During the Cold War, the rise of the assault rifle put automatic fire in the hands of ordinary infantry. However, machine-guns continued to play a part as heavier support weapons.
Produced by the Fabrique Nationale (FN) at Herstal in Belgium, the Mitrailleuse d’Appui General (MAG) was one of the more popular machine-guns of the 20th century. It was unremarkable in many of its features but was produced to a high standard that made it reliable.
Its most significant innovation was a variable gas-regulator used to control the amount of propellant gas siphoned off from the barrel to power the mechanism. It allowed operators to vary the rate of fire and increase the amount of gas to overcome problems with fouled barrels.
The MAG’s biggest downside was its 50-round belt. It was suitable for sustained fire but could get in the way of machine-gunners trying to advance quickly in a support role.
The MAG was widely exported and produced under license in countries as diverse as Argentina, Israel, and South Africa.
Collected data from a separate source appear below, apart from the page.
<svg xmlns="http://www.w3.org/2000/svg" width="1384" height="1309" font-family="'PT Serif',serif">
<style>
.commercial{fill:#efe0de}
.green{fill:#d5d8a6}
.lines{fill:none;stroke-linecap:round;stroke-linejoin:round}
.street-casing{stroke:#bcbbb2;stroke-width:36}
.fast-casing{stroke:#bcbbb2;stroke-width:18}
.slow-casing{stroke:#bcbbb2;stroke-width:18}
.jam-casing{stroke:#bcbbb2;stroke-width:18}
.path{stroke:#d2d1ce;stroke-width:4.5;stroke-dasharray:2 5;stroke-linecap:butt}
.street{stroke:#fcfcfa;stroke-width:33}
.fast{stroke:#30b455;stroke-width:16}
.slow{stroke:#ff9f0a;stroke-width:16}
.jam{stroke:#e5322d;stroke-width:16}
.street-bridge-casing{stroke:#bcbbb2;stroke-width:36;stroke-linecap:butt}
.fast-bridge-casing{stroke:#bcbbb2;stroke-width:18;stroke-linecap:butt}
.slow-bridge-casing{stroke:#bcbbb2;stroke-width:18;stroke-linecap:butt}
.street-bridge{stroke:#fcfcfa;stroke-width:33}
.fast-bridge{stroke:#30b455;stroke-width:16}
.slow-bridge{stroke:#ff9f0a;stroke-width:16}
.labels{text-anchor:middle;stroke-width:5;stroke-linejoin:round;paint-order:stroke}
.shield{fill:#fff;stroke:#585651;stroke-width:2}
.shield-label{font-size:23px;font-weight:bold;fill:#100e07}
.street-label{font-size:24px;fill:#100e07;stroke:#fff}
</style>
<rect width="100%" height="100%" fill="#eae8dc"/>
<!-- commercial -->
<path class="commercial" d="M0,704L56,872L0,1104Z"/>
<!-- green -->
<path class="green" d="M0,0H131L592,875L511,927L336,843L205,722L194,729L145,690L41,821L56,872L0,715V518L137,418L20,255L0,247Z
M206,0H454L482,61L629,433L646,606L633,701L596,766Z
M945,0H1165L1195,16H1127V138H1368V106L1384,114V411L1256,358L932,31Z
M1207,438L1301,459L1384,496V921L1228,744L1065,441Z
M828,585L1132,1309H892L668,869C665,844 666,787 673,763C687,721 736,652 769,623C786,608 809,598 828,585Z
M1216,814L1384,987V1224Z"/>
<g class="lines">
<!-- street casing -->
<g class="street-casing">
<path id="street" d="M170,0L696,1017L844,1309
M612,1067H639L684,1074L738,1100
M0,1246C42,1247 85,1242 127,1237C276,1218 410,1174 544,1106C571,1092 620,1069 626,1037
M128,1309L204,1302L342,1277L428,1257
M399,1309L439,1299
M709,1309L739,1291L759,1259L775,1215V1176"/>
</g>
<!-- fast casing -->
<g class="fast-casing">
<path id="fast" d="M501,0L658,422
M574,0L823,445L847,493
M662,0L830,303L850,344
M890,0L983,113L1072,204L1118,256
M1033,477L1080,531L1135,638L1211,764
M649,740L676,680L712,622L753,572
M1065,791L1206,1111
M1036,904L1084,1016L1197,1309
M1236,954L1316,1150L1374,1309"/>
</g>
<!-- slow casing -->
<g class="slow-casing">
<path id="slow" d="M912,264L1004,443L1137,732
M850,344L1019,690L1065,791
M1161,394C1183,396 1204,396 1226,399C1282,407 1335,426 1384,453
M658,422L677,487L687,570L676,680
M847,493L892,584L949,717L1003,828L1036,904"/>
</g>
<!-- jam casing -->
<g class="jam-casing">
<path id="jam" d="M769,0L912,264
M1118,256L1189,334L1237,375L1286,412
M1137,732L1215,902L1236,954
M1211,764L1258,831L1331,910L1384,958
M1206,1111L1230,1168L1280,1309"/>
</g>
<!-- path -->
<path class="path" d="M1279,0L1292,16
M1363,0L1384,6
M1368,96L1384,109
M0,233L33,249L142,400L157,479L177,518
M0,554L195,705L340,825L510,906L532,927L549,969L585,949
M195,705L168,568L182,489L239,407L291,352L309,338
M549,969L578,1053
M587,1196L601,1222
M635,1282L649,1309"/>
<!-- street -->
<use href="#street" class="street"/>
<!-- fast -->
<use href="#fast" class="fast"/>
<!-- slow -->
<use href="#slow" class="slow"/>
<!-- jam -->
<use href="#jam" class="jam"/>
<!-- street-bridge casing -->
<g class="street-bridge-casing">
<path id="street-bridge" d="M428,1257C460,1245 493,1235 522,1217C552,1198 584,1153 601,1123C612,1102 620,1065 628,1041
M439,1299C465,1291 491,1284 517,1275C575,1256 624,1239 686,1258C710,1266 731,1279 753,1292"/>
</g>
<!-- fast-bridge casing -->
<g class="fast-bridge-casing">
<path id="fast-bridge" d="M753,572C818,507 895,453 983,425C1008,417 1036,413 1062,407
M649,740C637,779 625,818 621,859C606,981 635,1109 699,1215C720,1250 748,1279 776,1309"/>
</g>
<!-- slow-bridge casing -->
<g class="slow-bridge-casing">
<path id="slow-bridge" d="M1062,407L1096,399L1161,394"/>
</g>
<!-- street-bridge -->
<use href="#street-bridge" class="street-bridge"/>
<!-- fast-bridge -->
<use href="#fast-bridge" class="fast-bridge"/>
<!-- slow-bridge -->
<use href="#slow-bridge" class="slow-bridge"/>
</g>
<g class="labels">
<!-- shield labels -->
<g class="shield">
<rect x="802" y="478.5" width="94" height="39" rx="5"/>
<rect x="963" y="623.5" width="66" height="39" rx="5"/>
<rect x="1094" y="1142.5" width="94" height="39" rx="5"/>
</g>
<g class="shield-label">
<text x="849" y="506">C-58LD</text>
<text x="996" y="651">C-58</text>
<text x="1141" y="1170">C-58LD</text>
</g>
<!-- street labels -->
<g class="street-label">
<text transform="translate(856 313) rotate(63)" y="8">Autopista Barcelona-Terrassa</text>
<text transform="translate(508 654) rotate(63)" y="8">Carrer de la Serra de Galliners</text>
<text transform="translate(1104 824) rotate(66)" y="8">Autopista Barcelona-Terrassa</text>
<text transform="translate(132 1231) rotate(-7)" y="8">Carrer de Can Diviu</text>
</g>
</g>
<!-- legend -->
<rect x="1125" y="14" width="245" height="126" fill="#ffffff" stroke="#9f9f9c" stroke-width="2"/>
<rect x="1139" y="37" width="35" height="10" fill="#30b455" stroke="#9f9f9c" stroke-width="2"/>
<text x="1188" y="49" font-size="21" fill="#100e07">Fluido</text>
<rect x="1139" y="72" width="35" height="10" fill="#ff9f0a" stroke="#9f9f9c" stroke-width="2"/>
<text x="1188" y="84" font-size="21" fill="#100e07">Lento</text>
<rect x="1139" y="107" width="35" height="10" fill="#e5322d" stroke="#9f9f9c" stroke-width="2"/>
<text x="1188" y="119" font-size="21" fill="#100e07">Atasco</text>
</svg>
Like many other nations, the British adapted the design of the MAG to suit their purposes resulting in the L7 series of guns. A powerful sustained fire weapon, it used boxes of metal-linked ammunition instead of a belt to get around the problem of the ammunition feed.
The MAG’s only real competitor for popularity in the West was the American M60.
The M60 went through a very drawn-out design process. It began during WWII when American designers looked at German guns. They took superior elements from those weapons, such as the Maschinengewehr 42’s ammunition feed and the Fallschirmjäger 42’s piston and bolt, and combined them with American elements. By the time they had finished designing and testing the war was over. The M60 did not reach American units until the 1950s.
The M60 was unpopular with troops, due to failings such as the awkward barrel changing system. It was hastily redesigned but remained unpopular because of its poor balance.
Despite the flaws, the M60 saw widespread use in the US armed forces and with their allies; in particular the Australian, South Korean, and Taiwanese armies.
Aside from the USSR, Czechoslovakia was the largest arms manufacturer in the Warsaw Pact. The vz59 was the Czech contribution to the machine-gun arsenals of the Cold War.
A successor to the pre-war vz26 and the more complicated vz52, the vz59 had similar workings to those earlier models. Variants existed for use as a light machine-gun or a heavier tripod-mounted version. A version also existed that could fire the NATO-standard 7.62mm round, increasing the gun’s international export potential.
First appearing in 1946, the PK was the Soviet Union’s primary general-purpose machine-gun. Like all Soviet weapons, it was designed to be simple yet effective; an idiot-proof weapon widely distributed among conscript soldiers. Like many Soviet automatic weapons, its bore was chrome-plated to reduce the wear that came from sustained fire.
Using ammunition belts that held up to 250 rounds and with a cycle rate of around 700 rounds per minute, the PK could put plenty of lead into the air. Adaptations were made for various purposes including anti-aircraft fire, squad support, and export to China.
The RPK was a specialized Soviet light machine-gun that first appeared in 1966. Derived from the AKM assault rifle, it was designed for use as squad support.
The RPK had a top cycle rate of 660 rounds per minute. However, with ammunition drums holding a maximum of 75 rounds and a barrel that could not be changed when worn out, firing at that rate created problems. Soldiers were encouraged to use it at a lower 80 rounds per minute.
The RPK was widely distributed. It was adapted for changes to Soviet ammunition and also production in China.
As the face of battle changed, so did the weapons used by the opposing forces of the Cold War. The growing prominence of the assault rifle, coupled with an expectation that most shooting would happen at relatively close range, led to a shift to smaller ammunition. It gave soldiers more shots at the cost of reduced range stopping power.
One response was the Minimi, another FN product. It was a light machine-gun designed to fire the NATO-standard SS109 5.56mm round.
Many of the Minimi’s features were adapted from the MAG, although others were new. A bolt system moving on twin rails inside the receiver ensured smooth, vibration-free movement, leading to greater reliability and accuracy.
The forces of east and west focused on weapons for use if the Cold War went hot. Designers in Brazil had a different agenda; profit. They created a weapon for export without the economic and political baggage associated with Soviet and NATO technology. The Uirapuru Mekanika was a fairly ordinary and relatively heavy weapon whose main advantage was its modest price tag.
While the great powers stood in an uneasy stand-off, small wars proliferated in Asia and Africa. Some were proxy conflicts between NATO and the Warsaw Pact, others purely local conflicts. All of them created a market for light machine-guns.
One of the companies supplying the market was Chartered Industries of Singapore. Their Ultimax 100 might sound as if it was named by a small child trying to sound impressive, but it was a light, and effective machine-gun designed for the widely available US M193 5.56mm round.
The L86 Light Support Weapon was the British attempt to tap into the same market. Originally intended to hold the British 4.85mm round, it was changed to take the NATO SS109 5.56mm round, as standardization became increasingly important in the marketing of weapons.